Tristran had stood his first watch on the wall when he was sixteen years old. He had only been given one instruction: That it was the task of the guards to prevent anyone from coming through the gap in the wall from the village, by any means possible. If it was not possible to prevent them, then the guards must raise the village for help.

He wondered as they walked what his father had in mind.

Perhaps the two of them together would overpower the guards. Perhaps his father would create some kind of distraction, and allow him to slip through... perhaps...

By the time they walked through the village and arrived at the gap in the wall, Tristran had imagined every possibility, except the one which occurred.

On wall duty that evening were Harold Crutchbeck and Mr. Bromios. Harold Crutchbeck was a husky young man several years older than Tristran, the miller’s son. Mr. Bromios’s hair was black, and curled, and his eyes were green, and his smile was white, and he smelled of grapes and of grape juice, of barley and of hops.

Dunstan Thorn walked up to Mr. Bromios, and stood in front of him. He stamped his feet against the evening chill.

“Evening, Mister Bromios. Evening, Harold,” said Dunstan.

“Evening, Mister Thorn,” said Harold Crutchbeck.

“Good evening, Dunstan,” said Mr. Bromios. “I trust you are well.”

Dunstan allowed as that he was; and they spoke of the weather, and agreed that it would be bad for the farmers, and that, from the quantity of holly berries and yew berries already apparent, it would be a cold, hard winter.

As he listened to them talking, Tristran was ready to burst with irritation and frustration, but he bit his tongue and said nothing.

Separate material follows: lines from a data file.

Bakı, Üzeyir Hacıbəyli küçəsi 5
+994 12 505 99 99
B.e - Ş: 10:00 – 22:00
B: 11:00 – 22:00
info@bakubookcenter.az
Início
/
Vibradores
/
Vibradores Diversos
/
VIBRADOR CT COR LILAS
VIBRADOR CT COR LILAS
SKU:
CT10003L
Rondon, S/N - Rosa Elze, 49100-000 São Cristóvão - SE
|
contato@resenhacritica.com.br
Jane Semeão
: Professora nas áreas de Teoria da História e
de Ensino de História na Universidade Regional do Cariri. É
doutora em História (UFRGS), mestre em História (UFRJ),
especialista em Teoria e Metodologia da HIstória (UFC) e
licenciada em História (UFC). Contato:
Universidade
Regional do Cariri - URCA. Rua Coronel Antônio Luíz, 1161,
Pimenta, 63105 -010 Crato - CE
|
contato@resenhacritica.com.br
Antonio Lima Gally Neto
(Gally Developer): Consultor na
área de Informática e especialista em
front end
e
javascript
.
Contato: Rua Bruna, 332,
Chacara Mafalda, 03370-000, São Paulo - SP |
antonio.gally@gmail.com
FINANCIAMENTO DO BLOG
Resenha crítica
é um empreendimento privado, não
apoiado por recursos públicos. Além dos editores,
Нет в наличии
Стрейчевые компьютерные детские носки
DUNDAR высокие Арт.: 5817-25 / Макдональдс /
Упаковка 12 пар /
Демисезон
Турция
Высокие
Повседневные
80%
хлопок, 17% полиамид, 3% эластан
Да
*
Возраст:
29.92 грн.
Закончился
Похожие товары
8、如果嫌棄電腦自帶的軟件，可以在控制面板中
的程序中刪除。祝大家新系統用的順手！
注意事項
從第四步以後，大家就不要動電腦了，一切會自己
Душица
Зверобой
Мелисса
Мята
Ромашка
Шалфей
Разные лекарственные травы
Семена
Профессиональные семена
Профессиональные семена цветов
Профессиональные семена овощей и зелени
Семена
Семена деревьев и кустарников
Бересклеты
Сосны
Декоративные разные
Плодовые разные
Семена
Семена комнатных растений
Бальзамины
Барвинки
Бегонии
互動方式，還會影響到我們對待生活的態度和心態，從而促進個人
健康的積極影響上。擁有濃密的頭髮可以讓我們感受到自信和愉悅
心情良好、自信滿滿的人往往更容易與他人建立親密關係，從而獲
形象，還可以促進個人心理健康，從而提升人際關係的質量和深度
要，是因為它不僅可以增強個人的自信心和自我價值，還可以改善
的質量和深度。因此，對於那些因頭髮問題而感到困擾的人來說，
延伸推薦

Finally, his father said, “Mister Bromios, Harold, I believe you both know my son Tristran?” Tristran raised his bowler hat to them, nervously.

And then his father said something he did not understand.

“I suppose you both know about where he came from,” said Dunston Thorn.

Mr. Bromios nodded, without speaking. stari

Harold Crutchbeck said he had heard tales, although you never should mind the half of what you hear.

“Well, it’s true,” said Dunstan. “And now it’s time for him to go back.”

“There’s a star...” Tristran began to explain, but his father hushed him to silence.

Mr. Bromios rubbed his chin, and ran a hand through his thatch of black curls. “Very well,” he said. He turned and spoke to Harold in a low voice, saying things Tristran could not hear.

His father pressed something cold into his hand.

“Go on with you, boy. Go, and bring back your star, and may God and all His angels go with you.”

And Mr. Bromios and Harold Crutchbeck, the guards on the gate, stood aside to let him pass.

Tristran walked through the gap, with the stone wall on each side of him, into the meadow on the other side of the wall.

Turning, he looked back at the three men, framed in the gap, and wondered why they had allowed him through.

Then, his bag swinging in one hand, the object his father had pushed into his hand in the other, Tristran Thorn set off up the gentle hill, toward the woods.